The Girl He Used to Know(69)
39
Annika
CHICAGO
SEPTEMBER 12, 2001
We have been up all night, and around six thirty in the morning, my call to Will finally goes through.
“I’m okay. I’ve already talked to Mom and Dad. I wasn’t anywhere near the towers. I tried to call you yesterday, but I couldn’t get through.”
“Mom told me. She and Dad are here with me now.” My voice cracks and I begin to whimper.
“Annika, everything’s okay. I promise.”
“Jonathan flew to New York Monday night. He was in the South Tower for a meeting. I spoke to him yesterday and told him to get out of the building. We were on the phone when the second plane hit. I haven’t heard from him since.”
“What? Oh God. Oh shit.”
“Can you go down there? Can you look for him?”
“Annika, the towers fell. Even if I could get near them, which I can’t, I have no idea what I’d do. It’s absolute pandemonium down there. There’s smoke and fire and … The National Guard is here.” He stops talking when I start sobbing. “I’m so sorry,” he yells in an attempt to be heard over the noise I’m making.
I hand the phone to my mom and I sit in the corner of my living room, MBJ 2.0 in my lap, and I rock. The reality of what I’m facing is too much for me to handle, and even though I promised Jonathan that I would be brave, that I would not run and hide from the things that scare me, I escape in the same way I always have when things go wrong.
I shut my eyes and I let sleep’s darkness swallow me.
* * *
When I wake up several hours later, still on the floor but with a pillow under my head and a blanket covering me, my body feels like a lead weight. I struggle to sit up. My dad is stretched out asleep on the couch, but my mom is on the phone. She looks at me and the first thing I notice is that her expression seems different. I don’t know what it means, but then she smiles, and when she hangs up, she gives me the first bit of hopeful news we’ve received since the planes hit the towers. While I slept, she decided to try Jonathan’s Chicago office again, and she tells me that he’s been accounted for by someone named Bradford Klein.
“That’s his boss,” I say.
“They told me everyone with direct reports is supposed to use their BlackBerrys to communicate with the Chicago office by email.”
My phone will do no such thing, but Jonathan’s BlackBerry can do things the phone he gave me cannot. I don’t care how they’re doing it as long as they provide an open channel of communication. A feeling of absolutely unmitigated joy rises in me with such force that I clap my hands while running around the room. My dad jolts awake. “What? What is it? What’s happened?”
“It’s good news,” my mom says. “They think Jonathan made it out okay.”
“He did make it out okay. Brad said so.” I start pacing again, impatient for details. “Where is he now? Is he hurt?”
“They couldn’t tell me much. They just said his name is on a list of employees who made it out of the building.”
“How can they not know where he is?”
“There’s still a lot of uncertainty,” my mom says. “Many of the survivors left on foot and are no longer in the area, especially once the towers fell. Does Jonathan know anyone in the city?”
“He knows Will, but I’m not sure if he’d know how to contact him. He knows that Janice lives in Hoboken. I don’t know if there’s any transportation available to take him there. I can ask Janice once I get through to her. I’m sure Jonathan has other friends or business acquaintances because he used to live there, but I don’t know their names or phone numbers.” Maybe his ex-wife will be nice enough to let him stay with her. I wonder if Liz was at the World Trade Center. I hope she got out of the building, too.
“Your brother will let us know if he turns up, and so will Janice. In the meantime, we’ll have to be patient. Jonathan will go somewhere, and I’m sure he’ll call as soon as he gets there.”
* * *
I am never able to get through to Janice, but an hour later, she calls me. “Clay is here. He was able to catch the ferry after spending the night on a friend’s couch a few miles from Ground Zero. That’s what they’re calling it. What about Jonathan? Have you heard from him?”
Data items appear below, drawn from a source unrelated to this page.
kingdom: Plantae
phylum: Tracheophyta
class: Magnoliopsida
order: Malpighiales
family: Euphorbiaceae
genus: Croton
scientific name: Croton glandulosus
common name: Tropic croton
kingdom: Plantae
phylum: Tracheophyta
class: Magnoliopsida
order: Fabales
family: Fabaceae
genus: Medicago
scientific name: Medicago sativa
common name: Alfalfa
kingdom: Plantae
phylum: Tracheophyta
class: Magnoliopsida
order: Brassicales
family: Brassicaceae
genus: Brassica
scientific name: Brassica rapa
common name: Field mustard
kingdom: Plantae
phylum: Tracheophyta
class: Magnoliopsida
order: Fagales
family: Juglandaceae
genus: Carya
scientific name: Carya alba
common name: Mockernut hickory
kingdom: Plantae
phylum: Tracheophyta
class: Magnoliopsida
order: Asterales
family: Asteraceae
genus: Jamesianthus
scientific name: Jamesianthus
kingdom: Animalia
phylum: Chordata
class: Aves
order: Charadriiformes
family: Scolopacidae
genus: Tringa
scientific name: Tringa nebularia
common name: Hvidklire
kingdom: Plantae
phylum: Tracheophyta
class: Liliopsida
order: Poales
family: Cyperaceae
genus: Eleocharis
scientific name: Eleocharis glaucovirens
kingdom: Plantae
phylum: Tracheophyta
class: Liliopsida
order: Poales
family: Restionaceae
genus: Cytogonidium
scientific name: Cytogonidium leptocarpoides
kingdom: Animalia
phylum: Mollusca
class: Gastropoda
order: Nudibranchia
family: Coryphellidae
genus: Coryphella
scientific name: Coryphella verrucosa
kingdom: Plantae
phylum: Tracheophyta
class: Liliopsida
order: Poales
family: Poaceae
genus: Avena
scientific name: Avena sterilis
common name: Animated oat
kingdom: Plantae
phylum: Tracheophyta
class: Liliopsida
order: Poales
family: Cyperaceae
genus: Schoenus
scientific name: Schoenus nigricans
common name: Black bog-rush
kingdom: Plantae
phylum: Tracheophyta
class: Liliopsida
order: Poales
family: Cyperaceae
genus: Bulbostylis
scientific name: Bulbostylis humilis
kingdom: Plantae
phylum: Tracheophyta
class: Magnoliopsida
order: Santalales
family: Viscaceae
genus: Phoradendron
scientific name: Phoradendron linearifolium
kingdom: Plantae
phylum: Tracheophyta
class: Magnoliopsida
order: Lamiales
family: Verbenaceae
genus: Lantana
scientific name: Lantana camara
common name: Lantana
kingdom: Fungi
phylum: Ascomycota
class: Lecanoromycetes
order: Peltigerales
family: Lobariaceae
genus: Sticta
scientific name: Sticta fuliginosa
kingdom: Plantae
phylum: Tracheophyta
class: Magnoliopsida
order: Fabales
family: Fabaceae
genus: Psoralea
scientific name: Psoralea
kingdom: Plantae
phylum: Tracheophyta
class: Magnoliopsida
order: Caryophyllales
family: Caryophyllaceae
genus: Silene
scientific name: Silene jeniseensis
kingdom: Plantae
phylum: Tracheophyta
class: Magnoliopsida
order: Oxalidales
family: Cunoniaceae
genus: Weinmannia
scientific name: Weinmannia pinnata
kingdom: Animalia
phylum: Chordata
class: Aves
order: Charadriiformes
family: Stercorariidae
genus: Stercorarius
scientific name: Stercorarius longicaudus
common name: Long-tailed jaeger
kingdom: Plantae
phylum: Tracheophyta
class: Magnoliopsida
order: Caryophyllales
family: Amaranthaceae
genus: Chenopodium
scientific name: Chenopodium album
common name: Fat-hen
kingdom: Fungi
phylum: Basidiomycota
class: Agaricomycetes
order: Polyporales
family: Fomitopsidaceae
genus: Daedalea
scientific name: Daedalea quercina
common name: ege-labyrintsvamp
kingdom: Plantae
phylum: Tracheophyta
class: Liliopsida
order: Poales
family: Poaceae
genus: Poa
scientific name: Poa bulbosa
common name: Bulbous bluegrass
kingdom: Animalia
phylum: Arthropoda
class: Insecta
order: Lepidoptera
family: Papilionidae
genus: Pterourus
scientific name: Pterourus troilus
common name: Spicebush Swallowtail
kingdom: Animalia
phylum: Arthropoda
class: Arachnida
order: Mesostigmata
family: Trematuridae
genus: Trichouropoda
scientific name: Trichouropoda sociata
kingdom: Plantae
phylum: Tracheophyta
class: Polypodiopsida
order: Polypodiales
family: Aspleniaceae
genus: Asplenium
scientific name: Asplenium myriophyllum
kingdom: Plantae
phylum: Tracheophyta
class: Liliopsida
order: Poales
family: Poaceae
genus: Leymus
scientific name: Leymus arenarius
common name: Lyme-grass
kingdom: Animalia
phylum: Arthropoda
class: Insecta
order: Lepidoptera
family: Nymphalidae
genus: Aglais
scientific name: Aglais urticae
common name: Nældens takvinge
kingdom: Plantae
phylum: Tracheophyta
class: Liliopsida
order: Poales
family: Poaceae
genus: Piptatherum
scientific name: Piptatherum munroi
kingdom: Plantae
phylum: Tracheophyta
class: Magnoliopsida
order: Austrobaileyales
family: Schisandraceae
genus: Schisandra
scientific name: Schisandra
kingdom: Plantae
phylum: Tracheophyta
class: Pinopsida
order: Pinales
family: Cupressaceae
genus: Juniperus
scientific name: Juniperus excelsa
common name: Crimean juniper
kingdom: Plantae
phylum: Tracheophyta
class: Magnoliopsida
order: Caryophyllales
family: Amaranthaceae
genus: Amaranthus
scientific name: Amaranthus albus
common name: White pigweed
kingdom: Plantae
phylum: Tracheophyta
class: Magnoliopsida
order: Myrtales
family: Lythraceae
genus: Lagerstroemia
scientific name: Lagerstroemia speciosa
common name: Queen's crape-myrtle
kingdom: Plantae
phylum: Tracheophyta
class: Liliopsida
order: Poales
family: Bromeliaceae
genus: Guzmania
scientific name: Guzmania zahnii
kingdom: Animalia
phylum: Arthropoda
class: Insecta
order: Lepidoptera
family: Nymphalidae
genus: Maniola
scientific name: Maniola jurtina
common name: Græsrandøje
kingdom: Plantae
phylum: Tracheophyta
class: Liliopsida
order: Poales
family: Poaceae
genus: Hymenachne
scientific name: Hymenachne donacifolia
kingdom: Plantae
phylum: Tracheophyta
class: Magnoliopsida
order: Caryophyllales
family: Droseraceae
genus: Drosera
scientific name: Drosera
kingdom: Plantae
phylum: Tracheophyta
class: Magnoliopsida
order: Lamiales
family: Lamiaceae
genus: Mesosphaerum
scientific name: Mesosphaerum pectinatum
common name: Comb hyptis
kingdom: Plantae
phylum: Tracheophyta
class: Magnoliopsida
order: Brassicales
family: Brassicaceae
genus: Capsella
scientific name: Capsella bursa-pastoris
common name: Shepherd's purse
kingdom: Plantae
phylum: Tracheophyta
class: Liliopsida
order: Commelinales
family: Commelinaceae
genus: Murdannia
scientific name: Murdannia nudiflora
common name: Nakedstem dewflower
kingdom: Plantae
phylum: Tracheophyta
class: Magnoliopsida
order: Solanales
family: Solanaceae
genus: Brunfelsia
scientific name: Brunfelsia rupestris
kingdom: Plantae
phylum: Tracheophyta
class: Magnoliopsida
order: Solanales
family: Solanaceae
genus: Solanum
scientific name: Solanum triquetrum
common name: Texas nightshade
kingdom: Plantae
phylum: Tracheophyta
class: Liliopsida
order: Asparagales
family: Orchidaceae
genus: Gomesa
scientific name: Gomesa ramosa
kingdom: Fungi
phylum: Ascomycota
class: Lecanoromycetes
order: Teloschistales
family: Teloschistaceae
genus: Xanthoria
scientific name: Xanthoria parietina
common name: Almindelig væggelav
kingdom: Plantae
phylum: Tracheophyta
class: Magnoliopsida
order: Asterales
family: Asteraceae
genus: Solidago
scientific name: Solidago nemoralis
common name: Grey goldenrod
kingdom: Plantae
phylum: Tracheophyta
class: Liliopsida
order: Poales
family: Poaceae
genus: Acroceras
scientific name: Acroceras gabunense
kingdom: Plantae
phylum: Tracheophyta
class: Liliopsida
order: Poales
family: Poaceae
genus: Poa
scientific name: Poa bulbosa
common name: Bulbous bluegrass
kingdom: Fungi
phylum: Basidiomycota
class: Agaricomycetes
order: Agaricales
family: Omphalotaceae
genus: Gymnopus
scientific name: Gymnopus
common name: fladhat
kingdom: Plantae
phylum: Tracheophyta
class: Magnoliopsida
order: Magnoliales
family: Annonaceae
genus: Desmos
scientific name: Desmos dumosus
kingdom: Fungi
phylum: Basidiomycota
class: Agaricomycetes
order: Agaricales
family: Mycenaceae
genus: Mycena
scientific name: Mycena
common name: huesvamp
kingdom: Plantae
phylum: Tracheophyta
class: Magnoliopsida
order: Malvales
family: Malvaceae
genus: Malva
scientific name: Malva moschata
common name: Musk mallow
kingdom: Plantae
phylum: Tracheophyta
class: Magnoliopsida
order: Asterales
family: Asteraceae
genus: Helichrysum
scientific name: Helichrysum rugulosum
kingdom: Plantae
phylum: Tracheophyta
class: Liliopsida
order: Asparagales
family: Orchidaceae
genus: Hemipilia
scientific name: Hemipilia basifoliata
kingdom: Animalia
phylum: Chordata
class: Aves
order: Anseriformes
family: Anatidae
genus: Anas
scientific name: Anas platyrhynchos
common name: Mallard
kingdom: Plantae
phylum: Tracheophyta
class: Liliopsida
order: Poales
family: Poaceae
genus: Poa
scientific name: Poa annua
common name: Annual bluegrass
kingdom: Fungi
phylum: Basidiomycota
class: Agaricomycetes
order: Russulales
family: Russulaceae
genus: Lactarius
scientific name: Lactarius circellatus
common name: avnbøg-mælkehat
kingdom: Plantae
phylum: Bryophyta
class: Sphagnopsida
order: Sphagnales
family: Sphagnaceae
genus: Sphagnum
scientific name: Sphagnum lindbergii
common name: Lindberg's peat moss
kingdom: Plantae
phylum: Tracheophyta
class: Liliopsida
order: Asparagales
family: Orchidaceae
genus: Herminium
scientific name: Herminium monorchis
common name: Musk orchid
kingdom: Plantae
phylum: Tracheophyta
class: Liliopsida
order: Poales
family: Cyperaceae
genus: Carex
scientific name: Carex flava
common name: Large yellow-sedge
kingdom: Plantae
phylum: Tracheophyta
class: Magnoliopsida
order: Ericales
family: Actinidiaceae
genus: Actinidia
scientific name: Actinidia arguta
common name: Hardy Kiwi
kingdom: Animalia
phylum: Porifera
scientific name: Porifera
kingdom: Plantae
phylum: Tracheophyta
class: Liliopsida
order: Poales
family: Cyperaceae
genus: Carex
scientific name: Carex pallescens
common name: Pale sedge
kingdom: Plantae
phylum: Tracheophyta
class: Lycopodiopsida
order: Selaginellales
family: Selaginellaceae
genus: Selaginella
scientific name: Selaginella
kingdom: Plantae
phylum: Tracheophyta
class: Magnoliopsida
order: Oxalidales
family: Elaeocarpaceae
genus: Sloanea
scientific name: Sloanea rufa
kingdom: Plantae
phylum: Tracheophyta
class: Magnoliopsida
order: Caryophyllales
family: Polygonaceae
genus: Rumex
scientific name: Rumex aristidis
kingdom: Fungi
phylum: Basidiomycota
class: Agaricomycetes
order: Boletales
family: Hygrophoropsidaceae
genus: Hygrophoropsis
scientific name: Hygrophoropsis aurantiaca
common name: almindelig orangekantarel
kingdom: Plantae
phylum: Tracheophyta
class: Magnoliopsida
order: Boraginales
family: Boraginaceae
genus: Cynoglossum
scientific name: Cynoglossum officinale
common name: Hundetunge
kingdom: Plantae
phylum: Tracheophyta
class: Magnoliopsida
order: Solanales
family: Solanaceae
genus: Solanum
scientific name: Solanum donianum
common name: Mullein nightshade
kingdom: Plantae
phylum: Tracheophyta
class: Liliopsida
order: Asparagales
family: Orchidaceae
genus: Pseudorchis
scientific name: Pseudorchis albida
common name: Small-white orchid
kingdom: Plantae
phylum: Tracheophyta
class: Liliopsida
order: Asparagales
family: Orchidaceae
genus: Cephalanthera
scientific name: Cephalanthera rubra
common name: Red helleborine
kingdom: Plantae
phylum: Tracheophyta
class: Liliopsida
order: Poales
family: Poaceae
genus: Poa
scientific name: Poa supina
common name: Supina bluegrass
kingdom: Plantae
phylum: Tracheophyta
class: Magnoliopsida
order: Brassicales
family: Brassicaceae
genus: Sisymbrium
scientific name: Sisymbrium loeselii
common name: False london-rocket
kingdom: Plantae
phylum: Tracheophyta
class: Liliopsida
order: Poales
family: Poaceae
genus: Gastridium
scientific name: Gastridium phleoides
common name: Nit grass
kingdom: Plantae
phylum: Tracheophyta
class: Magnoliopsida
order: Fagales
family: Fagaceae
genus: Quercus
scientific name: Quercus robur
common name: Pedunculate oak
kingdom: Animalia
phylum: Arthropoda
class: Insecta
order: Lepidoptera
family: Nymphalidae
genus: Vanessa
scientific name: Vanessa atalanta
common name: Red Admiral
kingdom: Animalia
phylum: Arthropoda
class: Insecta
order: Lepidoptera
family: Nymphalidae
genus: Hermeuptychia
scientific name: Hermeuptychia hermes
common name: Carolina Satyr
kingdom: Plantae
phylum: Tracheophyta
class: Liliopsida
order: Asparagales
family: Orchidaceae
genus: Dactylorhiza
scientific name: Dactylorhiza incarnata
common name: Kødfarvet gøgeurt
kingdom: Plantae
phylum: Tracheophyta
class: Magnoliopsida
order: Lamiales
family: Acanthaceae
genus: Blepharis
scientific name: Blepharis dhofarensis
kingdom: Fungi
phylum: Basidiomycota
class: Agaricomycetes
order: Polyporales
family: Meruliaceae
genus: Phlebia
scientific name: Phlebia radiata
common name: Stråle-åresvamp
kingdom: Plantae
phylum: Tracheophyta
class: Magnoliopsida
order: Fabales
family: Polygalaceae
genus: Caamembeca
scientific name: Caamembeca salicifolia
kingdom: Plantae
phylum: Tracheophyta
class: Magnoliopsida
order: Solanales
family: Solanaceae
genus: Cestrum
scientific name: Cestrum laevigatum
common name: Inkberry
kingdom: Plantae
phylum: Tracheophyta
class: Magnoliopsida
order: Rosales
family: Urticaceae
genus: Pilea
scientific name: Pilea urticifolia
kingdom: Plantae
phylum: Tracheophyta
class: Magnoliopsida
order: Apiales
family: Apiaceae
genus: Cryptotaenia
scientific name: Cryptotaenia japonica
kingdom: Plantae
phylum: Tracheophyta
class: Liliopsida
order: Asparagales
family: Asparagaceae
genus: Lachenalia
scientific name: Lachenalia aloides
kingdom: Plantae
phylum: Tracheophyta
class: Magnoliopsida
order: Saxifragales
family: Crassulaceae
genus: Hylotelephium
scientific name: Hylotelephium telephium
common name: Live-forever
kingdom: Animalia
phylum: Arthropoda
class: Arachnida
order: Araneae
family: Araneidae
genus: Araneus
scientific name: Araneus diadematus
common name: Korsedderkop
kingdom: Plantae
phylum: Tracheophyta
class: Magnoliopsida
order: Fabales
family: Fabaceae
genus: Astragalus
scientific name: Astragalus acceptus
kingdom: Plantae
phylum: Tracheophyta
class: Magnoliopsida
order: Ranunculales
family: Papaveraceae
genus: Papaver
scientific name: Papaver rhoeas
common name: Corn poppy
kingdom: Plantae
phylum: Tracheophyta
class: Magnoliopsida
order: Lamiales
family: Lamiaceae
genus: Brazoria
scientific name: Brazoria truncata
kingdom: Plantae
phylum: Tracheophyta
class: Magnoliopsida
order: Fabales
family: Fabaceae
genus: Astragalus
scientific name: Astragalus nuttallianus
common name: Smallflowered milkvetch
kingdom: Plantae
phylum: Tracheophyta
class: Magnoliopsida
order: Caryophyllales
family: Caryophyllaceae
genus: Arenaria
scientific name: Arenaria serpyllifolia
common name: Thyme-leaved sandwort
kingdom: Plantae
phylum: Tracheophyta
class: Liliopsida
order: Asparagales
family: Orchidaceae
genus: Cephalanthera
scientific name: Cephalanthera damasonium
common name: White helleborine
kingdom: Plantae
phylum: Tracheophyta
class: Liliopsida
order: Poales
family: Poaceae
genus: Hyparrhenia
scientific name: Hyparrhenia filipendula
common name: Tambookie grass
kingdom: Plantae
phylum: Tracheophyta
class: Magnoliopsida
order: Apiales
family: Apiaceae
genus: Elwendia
“He got out! My mom spoke to someone from his company’s Chicago office. We’re just waiting for him to call and let us know where he is.”
“Oh, thank God.” She’s crying now in relief. So am I. “I can’t get any incoming calls, but the outgoing calls seem to be going through now. You’ll hear from him soon. I’ll try you every hour. It’ll be okay.”
“It’ll be okay,” I parrot.
“It will.”
“I know,” I say, because I believe her and because it simply has to.
* * *
So, we wait. My mom makes lunch and forces me to eat it. The food feels like a lump going down my throat, because Jonathan really should have called by now.
There’s a reason he hasn’t.
I know that’s what we’re all thinking, but no one can say it, because that would mean admitting that maybe Jonathan didn’t make it out of the building.